As a young teenager, I would spend most of my time on the Internet, whether it was on YouTube, Tumblr and other websites. It wasn’t hard to find someone online that had their hair dyed, especially on Tumblr. I was always attracted to how different it was and how unique it could be. You can easily look up “pastel pink hair” and over 1,000 results will show up and to me, none of them are the same. They all have different styles, shades, lengths; personalities. They all speak out in their own beautiful and expressive ways. I wanted to be one those people I would always see with hair that spoke for them.
I never dyed my hair until high school, because I was too afraid and shy. I was afraid of others opinions, questions, comments and the overall outcome. “What are they going to think?” and “What if they ask me why I dyed my hair?” were some of the most feared questions that ran through my mind. Even though, for me, the scariest part was the outcome and what I would think. There was no telling what my hair would look like when it was dyed, or even what I would look like with colored hair on my head. Considering it was not exactly “normal” back then and you can’t just start over if you don’t like it. So I had to take that leap with an open mind, and a shirt I was never going to wear again because of the hair dye, of course.
One summer day in 2014, June to be exact, I dyed my hair a “Petal Pink” with “Periwinkle” ends from Lunar Tides Hair. Which, by the way, I highly recommend for first time hair-dyers. The pink blasted out the periwinkle in normal room lighting, but it was there nonetheless! That’s when it all started, diving into hair color, after hair color. This was one of those times where I had two roads to walk down and I had to choose one. I had about 10 though because there were so many colors to choose from and mix & match. I wanted them all, honestly. Maybe not all of them, because yellow would not look good on me, let’s be honest. So, I just stuck with the basics such as pastel pink, magenta, aqua, purple, blue and all the faded colors in between.
Taking that one step out of the box has helped me tremendously. It has made me less shy, outgoing almost and an even more confident person.

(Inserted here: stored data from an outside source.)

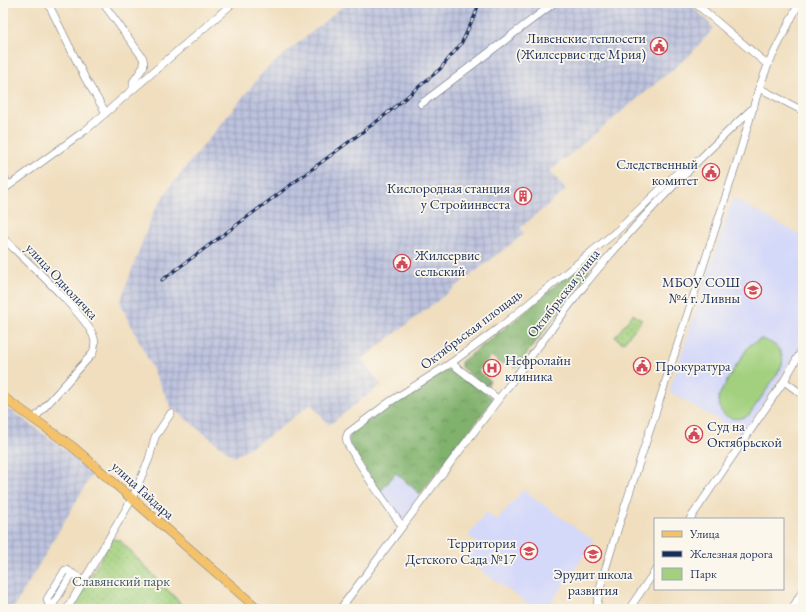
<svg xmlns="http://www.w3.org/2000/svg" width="806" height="612" font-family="'EB Garamond',serif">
  <defs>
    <pattern id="industrial-grid" width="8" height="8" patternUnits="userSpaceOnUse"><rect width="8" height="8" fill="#bdc3de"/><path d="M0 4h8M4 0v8" fill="none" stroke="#999fb7"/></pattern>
    <pattern id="green-dots" width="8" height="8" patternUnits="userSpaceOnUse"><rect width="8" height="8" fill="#a2d07e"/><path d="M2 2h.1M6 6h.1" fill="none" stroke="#8bb36f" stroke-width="1.8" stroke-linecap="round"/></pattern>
    <pattern id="forest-crowns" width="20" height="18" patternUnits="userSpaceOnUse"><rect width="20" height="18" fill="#81b26d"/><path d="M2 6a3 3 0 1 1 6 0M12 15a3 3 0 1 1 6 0" fill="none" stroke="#69915d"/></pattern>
  </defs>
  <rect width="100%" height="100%" fill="#fbf7ec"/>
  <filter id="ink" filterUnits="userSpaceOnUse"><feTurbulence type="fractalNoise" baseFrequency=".025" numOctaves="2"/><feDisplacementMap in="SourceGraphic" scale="8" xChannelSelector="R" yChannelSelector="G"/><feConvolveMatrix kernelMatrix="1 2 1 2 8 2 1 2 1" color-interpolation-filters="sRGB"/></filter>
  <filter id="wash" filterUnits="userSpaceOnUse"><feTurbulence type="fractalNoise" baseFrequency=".012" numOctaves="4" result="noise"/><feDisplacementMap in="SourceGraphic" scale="16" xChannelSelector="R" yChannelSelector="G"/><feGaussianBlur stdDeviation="0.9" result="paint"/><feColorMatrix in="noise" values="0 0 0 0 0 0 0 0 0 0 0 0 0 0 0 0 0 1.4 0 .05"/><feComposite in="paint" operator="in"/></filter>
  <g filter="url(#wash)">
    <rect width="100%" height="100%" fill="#f0debe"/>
    <g fill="#d4d8f9">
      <polygon points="733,198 803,237 803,342 743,435 670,392 670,389"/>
      <polygon points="396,473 420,494 401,522 380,492"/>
      <polygon points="523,490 594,541 547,609 535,609 465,559 478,543 468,536 486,512 497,520"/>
    </g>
    <g fill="url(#industrial-grid)">
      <polygon points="347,3 689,3 714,28 689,56 550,171 566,190 520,228 524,234 362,359 381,385 329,425 311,404 269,436 234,457 171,407 120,302 153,213 168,189 264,71"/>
      <polygon points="3,404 94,471 13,609 3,609"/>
    </g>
    <g fill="url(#green-dots)" stroke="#5e806e">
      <polygon points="633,314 642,320 623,343 615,337"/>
      <polygon points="112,539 120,540 186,609 72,609"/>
    </g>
    <g fill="url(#forest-crowns)" stroke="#4e7066">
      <polygon points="590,255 592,255 588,273 516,368 506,361 503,365 491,356 478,371 490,381 486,387 461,367 461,362 523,314"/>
      <polygon points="447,370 454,370 491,397 492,401 420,494 396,473 380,492 349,443 351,433 441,372"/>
    </g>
    <path fill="#a2d07e" stroke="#5e806e" d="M761 339C773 342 785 350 782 365 779 373 756 405 749 415 734 424 715 416 719 396 720 392 746 349 750 345 753 343 758 341 761 339Z"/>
  </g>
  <g filter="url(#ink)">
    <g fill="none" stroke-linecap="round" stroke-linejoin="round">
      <defs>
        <g id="minor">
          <polyline points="48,3 85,78 106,113"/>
          <polyline points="103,3 143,58 144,66 133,82 133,88"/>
          <polyline points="695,3 768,65"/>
          <polyline points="759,88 803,111"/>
          <polyline points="421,104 554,3"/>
          <polyline points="3,174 8,185"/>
          <polyline points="3,190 87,129 233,3"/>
          <path d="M3 238C22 257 88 316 94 338 96 343 94 348 93 353L34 419"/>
          <polyline points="451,363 498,399"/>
          <polyline points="784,381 803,395"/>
          <polyline points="690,519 784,381 803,348"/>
          <polyline points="402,526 369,479 348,445 346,438 348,433 388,403 451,363 504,324 618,230 680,170 683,170 687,173"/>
          <polyline points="72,573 54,603 51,604 48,603 47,599 65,570 67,570 84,581"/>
          <polyline points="67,609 132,499 149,459 155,437 171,413"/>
          <path d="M340 609 587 282C638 220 695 162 754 107"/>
          <polyline points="596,609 602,580 617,531 736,165 759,88 768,65 799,3"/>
          <polyline points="629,609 655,571"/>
          <polyline points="792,609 803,590"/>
        </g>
        <polyline id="major" points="3,397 73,447 258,609"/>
      </defs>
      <use href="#minor" stroke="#666c80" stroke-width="8"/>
      <use href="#major" stroke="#666c80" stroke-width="10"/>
      <use href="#minor" stroke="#fff" stroke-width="7"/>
      <use href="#major" stroke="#f4c26a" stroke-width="9"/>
      <defs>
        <polyline id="rail" points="162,280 384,116 440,69 461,44 475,15 479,3"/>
      </defs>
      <use href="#rail" stroke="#1b2f5e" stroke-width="3"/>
      <use href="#rail" stroke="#fbf7ec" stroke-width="1.5" stroke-dasharray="4.5" stroke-linecap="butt"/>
    </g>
  </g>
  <defs>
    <symbol id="civic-ring" viewBox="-11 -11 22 22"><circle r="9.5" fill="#fbf7ec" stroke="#d1495b" stroke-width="1.5"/><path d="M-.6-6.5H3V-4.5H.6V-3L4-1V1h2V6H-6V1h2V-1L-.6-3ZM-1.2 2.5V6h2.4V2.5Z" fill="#d1495b"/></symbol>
    <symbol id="building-ring" viewBox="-11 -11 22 22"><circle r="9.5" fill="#fbf7ec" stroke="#d1495b" stroke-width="1.5"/><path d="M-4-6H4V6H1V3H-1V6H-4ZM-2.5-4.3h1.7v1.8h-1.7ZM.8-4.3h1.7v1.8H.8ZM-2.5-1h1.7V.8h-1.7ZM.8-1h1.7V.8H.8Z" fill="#d1495b"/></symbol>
    <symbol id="school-ring" viewBox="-11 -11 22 22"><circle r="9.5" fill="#fbf7ec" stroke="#d1495b" stroke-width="1.5"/><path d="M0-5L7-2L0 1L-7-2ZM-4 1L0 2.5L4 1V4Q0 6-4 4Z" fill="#d1495b"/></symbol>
    <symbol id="hospital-ring" viewBox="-11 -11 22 22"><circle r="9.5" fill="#fbf7ec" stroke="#d1495b" stroke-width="1.5"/><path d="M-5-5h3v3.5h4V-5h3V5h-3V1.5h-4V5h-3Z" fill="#d1495b"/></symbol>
  </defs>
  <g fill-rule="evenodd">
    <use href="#civic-ring" x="649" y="36" width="20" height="20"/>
    <use href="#civic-ring" x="701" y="162" width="20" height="20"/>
    <use href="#building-ring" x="513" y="186" width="20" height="20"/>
    <use href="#civic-ring" x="392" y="253" width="20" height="20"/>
    <use href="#school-ring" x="743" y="280" width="20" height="20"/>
    <use href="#civic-ring" x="632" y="356" width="20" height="20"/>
    <use href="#hospital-ring" x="482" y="358" width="20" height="20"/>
    <use href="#civic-ring" x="684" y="424" width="20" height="20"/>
    <use href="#school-ring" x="519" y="541" width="20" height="20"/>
    <use href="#school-ring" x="583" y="544" width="20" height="20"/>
  </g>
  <g text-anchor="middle" stroke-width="3.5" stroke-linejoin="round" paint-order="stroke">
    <g font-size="14" fill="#1b2f5e" stroke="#fbf7ec" text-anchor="end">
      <text x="646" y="43">Ливенские теплосети<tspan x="646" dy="16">(Жилсервис где Мрия)</tspan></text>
      <text x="698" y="169">Следственный<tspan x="698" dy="16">комитет</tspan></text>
      <text x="510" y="193">Кислородная станция<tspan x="510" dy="16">у Стройинвеста</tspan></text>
      <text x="415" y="260" text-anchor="start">Жилсервис<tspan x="415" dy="16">сельский</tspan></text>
      <text x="740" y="287">МБОУ СОШ<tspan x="740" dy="16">№4 г. Ливны</tspan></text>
      <text x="505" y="365" text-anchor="start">Нефролайн<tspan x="505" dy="16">клиника</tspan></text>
      <text x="655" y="371" text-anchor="start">Прокуратура</text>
      <text x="707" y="431" text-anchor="start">Суд на<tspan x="707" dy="16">Октябрьской</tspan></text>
      <text x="516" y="548">Территория<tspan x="516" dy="16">Детского Сада №17</tspan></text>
      <text x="593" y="579" text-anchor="middle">Эрудит школа<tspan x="593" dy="16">развития</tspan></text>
    </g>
    <g font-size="14" fill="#1b2f5e" stroke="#fbf7ec">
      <text transform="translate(62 281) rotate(47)" y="5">улица Одноличка</text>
      <text transform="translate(563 293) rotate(-52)" y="5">Октябрьская улица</text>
      <text transform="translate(471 329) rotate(-37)" y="5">Октябрьская площадь</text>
      <text transform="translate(143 490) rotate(42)" y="5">улица Гайдара</text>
    </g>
    <g font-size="14" fill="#3d5766" stroke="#fbf7ec">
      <text x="121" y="586">Славянский парк</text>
    </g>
  </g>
  <rect width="806" height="612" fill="none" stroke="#fbf7ec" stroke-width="16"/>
  <rect x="654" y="518" width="130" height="72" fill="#fbf7ec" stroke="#a1a7b3"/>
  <rect x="662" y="531" width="20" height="6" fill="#f4c26a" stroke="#a1a7b3"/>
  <text x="690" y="538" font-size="12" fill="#1b2f5e">Улица</text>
  <rect x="662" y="551" width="20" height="6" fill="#1b2f5e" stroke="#a1a7b3"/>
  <text x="690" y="558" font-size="12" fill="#1b2f5e">Железная дорога</text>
  <rect x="662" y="568" width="20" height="12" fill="#a2d07e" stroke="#a1a7b3"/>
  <text x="690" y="578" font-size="12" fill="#1b2f5e">Парк</text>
</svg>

It has made me comfortable with who I am, and I am no longer intimidated by the stares that people give me for having my hair this way. I, in polite terms, give no cares about what others may think about me. That used to be all that was on my mind, as I mentioned before. It was always “What are they going to think?” but that changed to “What am I going to do next?”. Because that is more important in life, what you are going to do next, and what you, specifically, think about that next move.
Do not let others dictate your life based on what they might think about you. If they are real friends, or anyone in this case, they will not judge you based on what you look like. They may help you with an outfit you want to pull off, or how to style that specific hairstyle you want; but that should be the most that they do. Because you are your own person. You are you, and that is all you need to be and nothing more. After all, Oscar Wilde once said “Be yourself; everyone else is already taken.”